A set of command line tools (in Java) for manipulating high-throughput sequencing (HTS) data and formats such as SAM/BAM/CRAM and VCF.

View the Project on GitHub broadinstitute/picard

SAM Differences in Picard

Picard attempts to conform to the SAM format specification, but there are a few areas in which it diverges.

Strictness

In many cases Picard complains about constructs that are allowed in the SAM spec. In some cases passing VALIDATION_STRINGENCY=LENIENT or SILENT will allow the program to continue, but in other cases the requirement is essential to the program's correct execution. Typically a Picard tool will fail in these cases.

Multi-segment Reads

Picard can handle unpaired reads (i.e. single-end), or paired reads, but is not prepared to handle more than two segments for a read.

Secondary Alignments

A number of Picard tools can handle secondary alignments, but typically these tools either ignore these alignments or pass them from input to output unchanged. MergeBamAlignment has the PRIMARY_ALIGNMENT_STRATEGY that can be used to determine how the program will select a primary alignment among multiple alignments for a segment in an aligner's output.

TLEN

The original definition of the TLEN field of a SAM record was the distance between the 5' ends, with leftmost segment having positive value and rightmost segment negative. This is what Picard implements. At some point, the spec was changed to define TLEN as the distance between the leftmost mapped base to the rightmost mapped base, with leftmost segment having positive value and rightmost segment having negative value.

CIGAR Validation

Picard's validation of CIGAR strings is more stringent than that prescribed by the SAM spec.
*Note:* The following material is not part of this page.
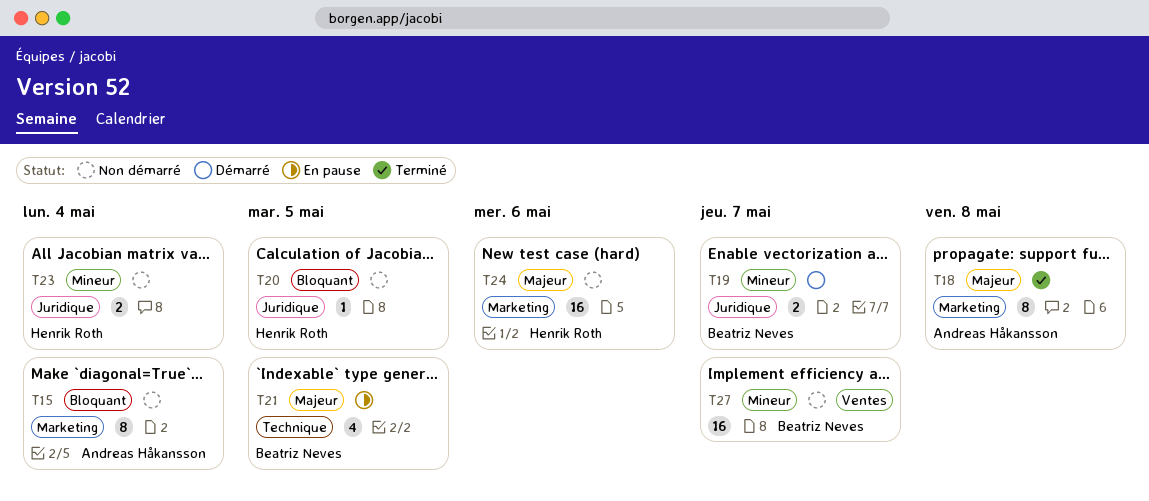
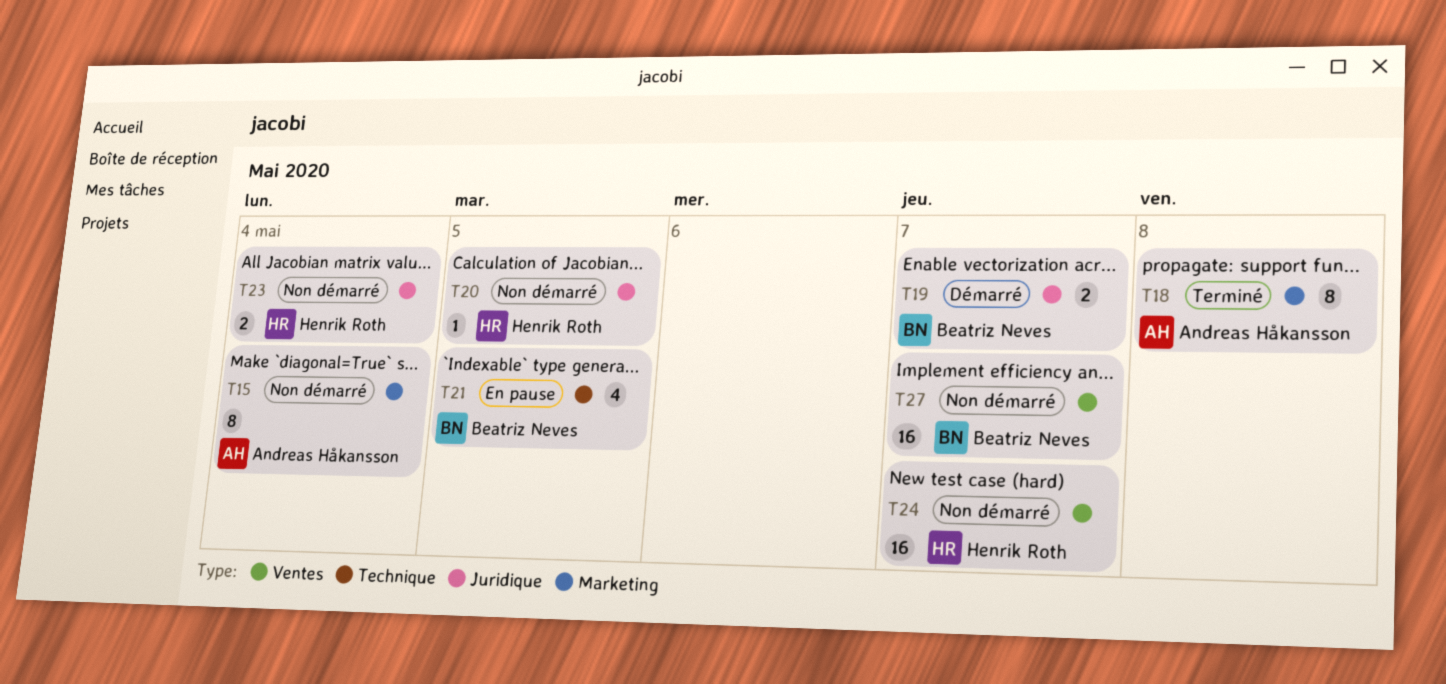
T24, label: Marketing -> Ventes
T24, due: May 6 -> May 7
Picard's CIGAR validation is oriented toward resequencing data rather than assembly. If these validations get in your way, you can turn down VALIDATION_STRINGENCY, or for ValidateSamFile, use the IGNORE option to turn off validations you don't want.

Queryname Sort Order

Queryname sort order is not clearly defined in the SAM spec. Picard implements queryname order as a simple lexical ordering. Samtools implements queryname sort order differently than Picard.